Textauszug:
"""
Lollapalooza in Berlin: Tanzen und weinen
Tocotronic öffnen Grenzen, Philipp Poisel weint, Kings of Leon und New Order absolvieren souveräne Headliner-Auftritte: Der erste Tag des Lollapalooza-Festivals in Berlin.
Eine Staubwolke hängt in der Luft. Es sieht ein bisschen so aus wie in einem Western, wenn die Cowboys mit den Pferden davongeprescht sind. Pferde gibt es natürlich keine im Treptower Park, sieht man einmal von den Einhörnern ab, die auf den Luftballons abgebildet sind. Den feinen Staub wirbeln die Besucherinnen und Besucher des Lollapalooza Festivals auf. Da der Rasen im Treptow Park schon am frühen Nachmittag völlig plattgetreten ist und die Erde trocken, entsteht der Staub beim Gehen und Tanzen. Bald ist er überall: in der Nase, im Mund und auf der Haut, wo er sich mit Schweiß und Glitzeschminke vermischt.
Der entspannt-fröhlichen Stimmung auf dem Gelände tut das keinen Abbruch. Noch ist es nicht so voll, später werden sich hier 70000 Menschen tummeln. Vor der Hauptbühne zwei versammelt sich gerade ein junges, internationales Publikum, um die britische Sängerin Jess Glynne zu feiern. Sie beginnt mit dem tollen House-Pop-Hit „Don’t Be So Hard On Yourself“ und bringt damit sofort Bewegung in die Menge. Anschließend mahnt die Sängerin, die ihre roten Locken in einem Pferdeschwanz gebändigt hat, die Fans, sich gut einzucremen. Die Sonne steht hoch über der Bühne und knallt ihnen genau ins Gesicht. Hochsommer im September, Disco im Park. Glynnes Set macht gute Laune, die Leute singen mit und freuen sich über die Disco-Hymne „Hold My Hand“, bei dem die Bläser zwar von der Festplatte kommen, dafür aber die beiden Background-Sängerinnen mächtig mitmischen.
Viele Jüngere machen jetzt erstmal Pause, laufen durch den weiträumig abgesperrten Park, der mit zahlreichen Gastroständen, Zirkus,- Karaoke,- und Kunstbespaßungsbereichen vollgestellt ist. Zur „Alternative Stage“ und zu „Perry’s Stage“ ist es ein kleiner, drängeliger Fußmarsch entlang der schier endlosen Dixie-Klo-Alleen. Weil es im letzten Jahr beim ersten Berliner Lollapalooza Festival am ersten Tag viel zu wenig Toiletten gab, haben die Veranstalter diesmal vorgesorgt. Ebenfalls eine Verbesserung: Man kann wieder mit Bargeld zahlen und wird nicht zum Aufladen eines Chips genötigt.
"""
Übertragen Sie den Satz „Den feinen Staub wirbeln die Besucherinnen und Besucher des Lollapalooza Festivals auf.“ aus dem Bericht über das Lollapalooza-Festival in Berlin ins Englische.

Gegebene Einträge:
"""
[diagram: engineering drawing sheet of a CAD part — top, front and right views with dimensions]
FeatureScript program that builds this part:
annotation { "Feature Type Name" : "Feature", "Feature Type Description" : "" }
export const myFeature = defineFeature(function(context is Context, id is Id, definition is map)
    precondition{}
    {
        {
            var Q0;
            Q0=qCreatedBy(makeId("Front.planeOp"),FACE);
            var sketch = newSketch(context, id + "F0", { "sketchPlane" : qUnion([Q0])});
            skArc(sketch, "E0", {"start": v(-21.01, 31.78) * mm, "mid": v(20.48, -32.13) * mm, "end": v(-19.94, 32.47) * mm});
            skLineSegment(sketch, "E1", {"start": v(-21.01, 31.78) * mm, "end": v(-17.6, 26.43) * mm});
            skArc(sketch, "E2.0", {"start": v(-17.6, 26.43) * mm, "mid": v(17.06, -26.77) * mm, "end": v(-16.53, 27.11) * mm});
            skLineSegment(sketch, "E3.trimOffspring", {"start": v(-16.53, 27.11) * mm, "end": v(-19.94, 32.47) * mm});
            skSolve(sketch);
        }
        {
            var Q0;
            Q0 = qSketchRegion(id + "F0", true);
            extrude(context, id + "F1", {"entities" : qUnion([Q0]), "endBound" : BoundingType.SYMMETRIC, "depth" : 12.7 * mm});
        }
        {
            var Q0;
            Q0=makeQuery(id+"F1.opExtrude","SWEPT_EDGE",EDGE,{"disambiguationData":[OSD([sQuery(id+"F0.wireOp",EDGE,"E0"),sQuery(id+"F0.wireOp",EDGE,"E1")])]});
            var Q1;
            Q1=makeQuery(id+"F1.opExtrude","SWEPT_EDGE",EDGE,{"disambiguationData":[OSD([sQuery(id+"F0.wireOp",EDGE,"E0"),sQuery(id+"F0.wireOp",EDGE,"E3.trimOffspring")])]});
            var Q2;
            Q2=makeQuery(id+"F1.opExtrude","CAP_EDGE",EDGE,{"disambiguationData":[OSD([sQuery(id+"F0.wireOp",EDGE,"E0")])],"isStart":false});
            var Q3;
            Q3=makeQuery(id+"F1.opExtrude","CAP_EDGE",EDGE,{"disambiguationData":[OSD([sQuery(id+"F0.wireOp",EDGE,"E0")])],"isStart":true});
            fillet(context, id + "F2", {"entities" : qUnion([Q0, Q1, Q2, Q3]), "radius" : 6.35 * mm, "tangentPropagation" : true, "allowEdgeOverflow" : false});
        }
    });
"""
Lösung:
The visitors to the Lollapalooza Festival stir up the fine dust.